Lots of really neat looking birds. Wish I could have went! I love all the colors


----------



## MaryOfExeter (Sep 30, 2007)

Mindy said:


> LOVED the pictures, I have a couple questions. The last 3 pictures. Are those colors put on by the owners or are they born that way? Is that a stupid question? All of them are really pretty. I really love the tortoise shell bird. There is NO way I could be the judge because they all were great. min


They've been dyed  Fanciers with those breeds often "paint" them certain colors for easier ID in flight. Especially if there's some sort of competition going on between fanciers.


----------



## Margarret (May 3, 2007)

Terry,

You got really nice pictures this year. I especially love the one of the Cauchoise. I'd never seen one before either. Thanks for all the images.

Margaret


----------



## bundyray (Nov 7, 2009)

fantastic pic's Terry thank-you for naming the breeds


----------



## Mindy (Apr 2, 2009)

MaryofExeter, thank you for explaining that. I thought it was a stupid question but with seeing all the different breeds, breeds I've never even seen before or heard before and very exotic ones, I thought just maybe they could do colors. LOL stupid me. min


----------



## Kevin (May 13, 2009)

Thank you very much for sharing this! I wish I could have went.


----------



## TAWhatley (Mar 6, 2001)

I'm glad you all are enjoying the pictures. The LAPC did a terrific job in having the breed and color on the coop cards .. trust me .. without that little "cheat sheet" I wouldn't have known what most of the breeds or colors were. I also had my friend, Denise, with me, and she was diligently writing down the info as I took the pictures which made it very easy to put the captions on the photos later.

Terry


----------



## mr squeaks (Apr 14, 2005)

WOW!! GREAT PICTURES, TERRY!!

And, yes, there were some I had never heard of, like most everyone else! So nice to see a name with the bird!!

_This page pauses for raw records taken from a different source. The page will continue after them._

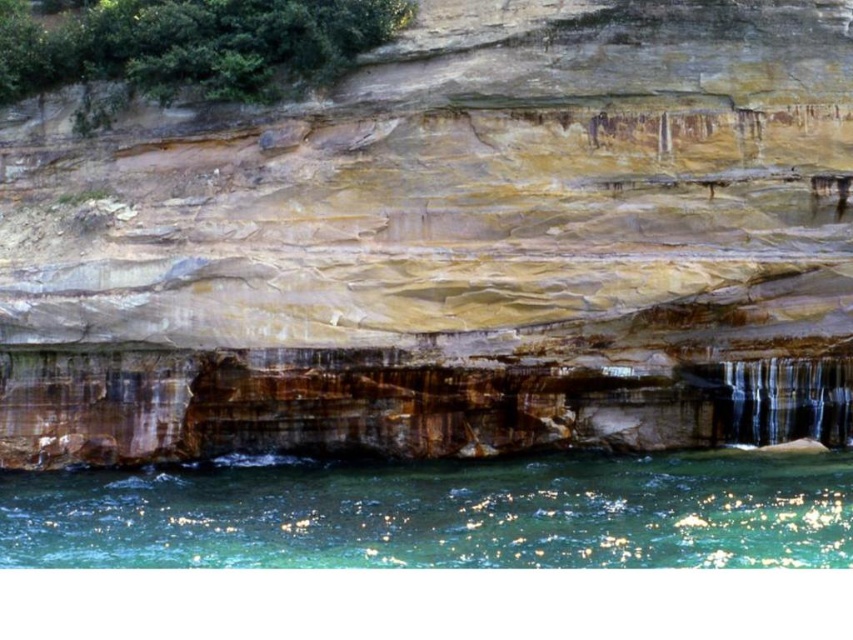
Question: Does rustic stone cliff at center appear over clear glass waterfall at lower right?

Choices:
 (A) no
 (B) yes

Answer: (B)

Question: Which point is closer to the camera?

Choices:
 (A) rustic stone cliff at center
 (B) clear glass water at lower center
 (C) clear glass waterfall at lower right

Answer: (B)

Question: Estimate the real-world distances between objects in this image. Which object is farther from the clear glass water at lower center?

Choices:
 (A) rustic stone cliff at center
 (B) clear glass waterfall at lower right

Answer: (B)

Question: Among these points, which one is farthest from the camera?

Choices:
 (A) (366, 298)
 (B) (769, 397)
 (C) (851, 520)

Answer: (B)

Question: In this image, where is rustic stone cliff at center located relative to clear glass waterfall at lower right?

Choices:
 (A) above
 (B) below

Answer: (A)

Question: Can you confirm if clear glass water at lower center is positioned below clear glass waterfall at lower right?

Choices:
 (A) no
 (B) yes

Answer: (B)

Until I joined PT, I never knew there were sooooo many different breeds of pigeons!!

Those Pouters and Jacobins never cease to make me smile!

I'm glad you posted George's bird. I know he was quite busy helping to set up the show. He had also mentioned that there would be a LOT of birds!!

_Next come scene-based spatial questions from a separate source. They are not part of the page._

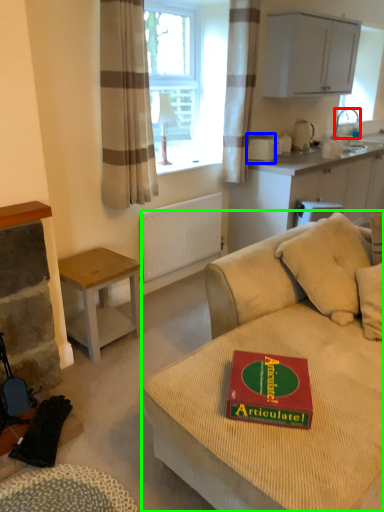
Question: Considering the real-world distances, which object is farthest from faucet (highlighted by a red box)? appliance (highlighted by a blue box) or studio couch (highlighted by a green box)?

Choices:
 (A) appliance
 (B) studio couch

Answer: (B)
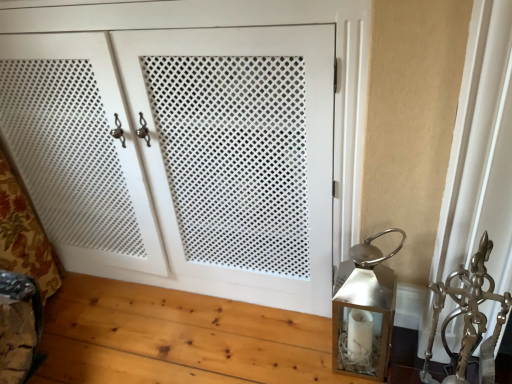
Question: Is white matte cabinet doors at center positioned in front of metallic silver sculpture at right?

Choices:
 (A) no
 (B) yes

Answer: (A)

Question: From the image's perspective, is white matte cabinet doors at center on top of metallic silver sculpture at right?

Choices:
 (A) no
 (B) yes

Answer: (B)

Question: Is white matte cabinet doors at center wider than metallic silver sculpture at right?

Choices:
 (A) no
 (B) yes

Answer: (B)

Question: Is metallic silver sculpture at right at the back of white matte cabinet doors at center?

Choices:
 (A) no
 (B) yes

Answer: (A)

Question: Does white matte cabinet doors at center appear on the right side of metallic silver sculpture at right?

Choices:
 (A) no
 (B) yes

Answer: (A)

Question: In terms of width, does metallic silver sculpture at right look wider or thinner when compared to white matte cabinet doors at center?

Choices:
 (A) wide
 (B) thin

Answer: (B)

Question: Would you say metallic silver sculpture at right is to the left or to the right of white matte cabinet doors at center in the picture?

Choices:
 (A) right
 (B) left

Answer: (A)

Question: Considering their positions, is metallic silver sculpture at right located in front of or behind white matte cabinet doors at center?

Choices:
 (A) behind
 (B) front

Answer: (B)

Question: Looking at the image, does metallic silver sculpture at right seem bigger or smaller compared to white matte cabinet doors at center?

Choices:
 (A) small
 (B) big

Answer: (A)

Question: Choose the correct answer: Is metallic silver sculpture at right inside silver metallic lantern at right or outside it?

Choices:
 (A) inside
 (B) outside

Answer: (B)

Question: From a real-world perspective, is metallic silver sculpture at right positioned above or below silver metallic lantern at right?

Choices:
 (A) above
 (B) below

Answer: (A)

Question: Considering the positions of metallic silver sculpture at right and silver metallic lantern at right in the image, is metallic silver sculpture at right bigger or smaller than silver metallic lantern at right?

Choices:
 (A) small
 (B) big

Answer: (B)

Question: Does point (492, 339) appear closer or farther from the camera than point (371, 266)?

Choices:
 (A) farther
 (B) closer

Answer: (B)

Question: Is white matte cabinet doors at center in front of or behind metallic silver sculpture at right in the image?

Choices:
 (A) behind
 (B) front

Answer: (A)

Question: Considering the positions of point (156, 49) and point (479, 322), is point (156, 49) closer or farther from the camera than point (479, 322)?

Choices:
 (A) farther
 (B) closer

Answer: (A)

The birds in your pictures looked terrific!! What a thrill to be able to see all those different breed up close and personal! I remember my first pigeon show and thinking, "So THAT's what you look like!" when seeing breeds I had only read about! 

Love the Frills and, at times, wish my hair had some of their "curl!" 

Again, MANY THANKS

Love and Hugs
Shi


----------



## JRNY (Nov 17, 2009)

Nice pics. Thanks for sharing. Cant wait to go to a show.


----------



## taylorr872 (Oct 5, 2008)

Nice pictures, thanks for posting! I like the colored ones


----------



## TwinkieSlug (Oct 6, 2009)

*Deportiva*

I found this site that explains the Deportiva pigeons: http://www.cichlidlovers.com/birds_pica.htm
Very interesting! I'm not sure how fun the competitions are for the hens, but the birds are beautiful. I imagine the bird coloring would be controversial in some areas. It doesn't bother me, I have been known to "decorate" my dogs before  They never seem to mind.


----------



## Garye (Feb 20, 2005)

What such lovely plump pigeons!  I really love the plump gray ones. What's with the tie-dyed look some of them have? Birds look best in their natural colors.


----------



## bobbycorrales (Mar 15, 2009)

nice birds i was there showing American show racers it's nice to see great pictures like these been posted world wide.I think that we shall post more pictures like these and show the rest of the breeders see them.hope you everyone can come down to San Diego when the national comes by on 2011


----------



## TAWhatley (Mar 6, 2001)

bobbycorrales said:


> nice birds i was there showing American show racers it's nice to see great pictures like these been posted world wide.I think that we shall post more pictures like these and show the rest of the breeders see them.hope you everyone can come down to San Diego when the national comes by on 2011


Hi Bobby and welcome to Pigeon-Talk. I'm glad you enjoyed the photos! There were some beautiful show racers at the Pageant, and I know the competition was stiff. Are you located here in Southern California?

Terry


----------